A fun alternative to staying along the dumbbell is the English Inn ($), a quirky Swiss-chalet-shaped local property on US 29 to the north of town (just across from Whole Foods). A British sensibility and cheap rates are hallmarks of this hotel, which features high tea in the afternoons and a highly attentive staff. Rooms are crisply cleaned, if a bit staid looking. Suites have dual televisions, a nice plus. The indoor pool, gym, and sauna are bonuses at this price.
Hotels in Charlottesville: Splurge
For pure Southern decadence and charm, the Inn at Monticello ($$$) is the clear winner. Grand but still intimate, this bed and breakfast just outside town offers romantic respite without falling victim to the stuffiness you typically find at high-end B&Bs. Owners Bob and Carolyn set a laid-back atmosphere mirrored by the clientele, who mingle in the relaxing parlor. On my last visit I chatted with a young professional couple from Arlington who were planning their wedding in Charlottesville, and two mid-40s Asian couples raving about Monticello. Halfway between Jefferson’s masterworks, the white columned house has a big front porch and sits atop a small hill; there’s a rolling front yard, big flower beds, and cute benches here and there around the grounds, which beg exploring if only to inhale the crisply fragrant Piedmont air. Rooms are sizable and impeccably clean; all have solid queen beds, private fireplaces, and views of the forested grounds.
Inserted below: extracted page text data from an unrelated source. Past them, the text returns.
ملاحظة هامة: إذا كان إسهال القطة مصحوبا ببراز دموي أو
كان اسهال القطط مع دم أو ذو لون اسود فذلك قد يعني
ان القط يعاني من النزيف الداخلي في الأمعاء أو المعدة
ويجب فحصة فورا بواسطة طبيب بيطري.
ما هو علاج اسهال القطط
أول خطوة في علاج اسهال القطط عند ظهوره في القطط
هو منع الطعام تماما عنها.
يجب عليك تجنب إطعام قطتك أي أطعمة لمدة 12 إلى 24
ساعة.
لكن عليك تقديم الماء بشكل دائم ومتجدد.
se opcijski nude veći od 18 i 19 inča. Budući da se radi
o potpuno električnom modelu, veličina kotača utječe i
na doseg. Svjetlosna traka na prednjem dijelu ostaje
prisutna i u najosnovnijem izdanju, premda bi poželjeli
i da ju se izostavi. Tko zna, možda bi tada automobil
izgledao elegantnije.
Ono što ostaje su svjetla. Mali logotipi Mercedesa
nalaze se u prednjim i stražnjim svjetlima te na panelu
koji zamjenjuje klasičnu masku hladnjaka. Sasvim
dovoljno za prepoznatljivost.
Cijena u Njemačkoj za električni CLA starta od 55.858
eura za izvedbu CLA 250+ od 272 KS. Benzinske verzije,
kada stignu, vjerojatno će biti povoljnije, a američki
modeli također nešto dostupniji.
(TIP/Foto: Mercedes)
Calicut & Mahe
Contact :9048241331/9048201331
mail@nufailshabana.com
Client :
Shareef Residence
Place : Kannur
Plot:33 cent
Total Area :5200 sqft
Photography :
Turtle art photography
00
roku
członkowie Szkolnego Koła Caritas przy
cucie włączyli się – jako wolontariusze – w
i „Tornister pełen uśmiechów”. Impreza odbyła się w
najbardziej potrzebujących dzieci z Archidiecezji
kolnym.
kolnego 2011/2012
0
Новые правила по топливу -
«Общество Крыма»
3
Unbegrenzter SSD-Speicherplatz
Best of all is the quiet: unlike at some properties, here you can’t hear your neighbors, though one the cats who live here might wander into your room.
Like the rest of the Downtown Mall, the Omni Charlottesville ($$$) is a bit overpriced, but delivers a quality experience. Rooms are appointed with ultra-soft duvets and modern earth-tone furnishings. Rooms are on the small side, but if you get a top-floor room, views of the nearby Blue Ridge mountains can expand your sense of space.
Expect top-of-the-line treatment at the Boars Head Inn ($$$$), Charlottesville’s swankiest resort. Set on a 55-acres spread beside a tranquil lake, the restored 19th Century property resembles a countryside manor, and offers regal touches throughout—decadent artworks, 17 tennis courts, a spa, and nearby golf course. You’ll pay a lordly fee for the pleasure of staying here: Bring your checkbook.
Hotel Prices
- $ = standard double under $100
- $$ = $100 to $200
- $$$ = $200 to $300
- $$$$ = $300 & up
Vacation Rentals
Vacation rentals can be tricky to navigate, but the payoff is huge. Whether you’re a budget traveler who can’t afford the double-whammy cost of hotels and restaurants, or a luxury traveler who wants seclusion and over-the-top grandeur, you’ll get more space and privacy for your money by booking a rental property. And you’ll have a kitchen too. Read our vacation rentals how-to guide to find our how, and where, to rent.




July 6th, 2007 at 8:03 pm
did you really mean gentile? or did you actually mean genteel?
July 8th, 2007 at 11:09 am
Charlottesville’s downtown mall was built in 1976, not the early 1990s. Also, Starr Hill just shut down, and you’ve misspelled the first name of its owner.